■ **Exercise inputs**
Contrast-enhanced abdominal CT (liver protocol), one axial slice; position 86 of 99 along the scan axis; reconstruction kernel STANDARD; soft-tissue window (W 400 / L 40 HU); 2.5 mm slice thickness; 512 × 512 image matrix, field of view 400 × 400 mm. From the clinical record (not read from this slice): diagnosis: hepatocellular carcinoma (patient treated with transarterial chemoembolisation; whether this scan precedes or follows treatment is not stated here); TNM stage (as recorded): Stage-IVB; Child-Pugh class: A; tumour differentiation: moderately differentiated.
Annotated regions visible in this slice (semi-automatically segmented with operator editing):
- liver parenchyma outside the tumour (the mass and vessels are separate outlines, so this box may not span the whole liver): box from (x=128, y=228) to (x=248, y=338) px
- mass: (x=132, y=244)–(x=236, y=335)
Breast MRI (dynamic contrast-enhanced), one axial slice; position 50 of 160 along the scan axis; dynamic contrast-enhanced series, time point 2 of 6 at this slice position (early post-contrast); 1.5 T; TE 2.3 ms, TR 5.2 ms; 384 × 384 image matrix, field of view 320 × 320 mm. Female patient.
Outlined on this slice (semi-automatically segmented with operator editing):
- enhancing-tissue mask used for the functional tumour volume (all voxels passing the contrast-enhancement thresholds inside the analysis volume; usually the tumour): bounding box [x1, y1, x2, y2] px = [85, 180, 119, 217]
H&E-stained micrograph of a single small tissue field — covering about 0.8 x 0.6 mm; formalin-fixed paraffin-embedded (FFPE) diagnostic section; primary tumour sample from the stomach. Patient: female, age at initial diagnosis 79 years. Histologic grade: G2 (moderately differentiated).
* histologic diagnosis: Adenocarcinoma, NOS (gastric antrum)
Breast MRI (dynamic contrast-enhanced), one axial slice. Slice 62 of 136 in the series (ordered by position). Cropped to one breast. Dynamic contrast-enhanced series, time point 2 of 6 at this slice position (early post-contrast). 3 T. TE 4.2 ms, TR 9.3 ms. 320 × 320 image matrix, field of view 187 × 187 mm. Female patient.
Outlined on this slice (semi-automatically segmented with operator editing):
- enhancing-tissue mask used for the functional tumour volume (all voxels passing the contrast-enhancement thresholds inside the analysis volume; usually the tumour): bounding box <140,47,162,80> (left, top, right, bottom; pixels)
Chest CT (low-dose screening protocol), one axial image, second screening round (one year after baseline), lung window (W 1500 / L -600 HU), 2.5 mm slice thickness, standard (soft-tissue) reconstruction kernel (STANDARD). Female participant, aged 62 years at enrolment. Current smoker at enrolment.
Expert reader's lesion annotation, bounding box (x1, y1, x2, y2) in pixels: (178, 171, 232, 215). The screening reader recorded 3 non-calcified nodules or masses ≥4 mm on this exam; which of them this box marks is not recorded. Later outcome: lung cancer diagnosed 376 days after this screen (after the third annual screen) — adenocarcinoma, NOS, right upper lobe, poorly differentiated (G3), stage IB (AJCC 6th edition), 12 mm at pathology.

■ **What you are asked to do**
Above are the records; from them, give again exactly the lines from the one containing "right, bottom; pixels)" to the one containing "Chest CT (low-dose", both lines included, and nothing more.

■ **Written answer**
- enhancing-tissue mask used for the functional tumour volume (all voxels passing the contrast-enhancement thresholds inside the analysis volume; usually the tumour): bounding box <140,47,162,80> (left, top, right, bottom; pixels)
Chest CT (low-dose screening protocol), one axial image, second screening round (one year after baseline), lung window (W 1500 / L -600 HU), 2.5 mm slice thickness, standard (soft-tissue) reconstruction kernel (STANDARD). Female participant, aged 62 years at enrolment. Current smoker at enrolment.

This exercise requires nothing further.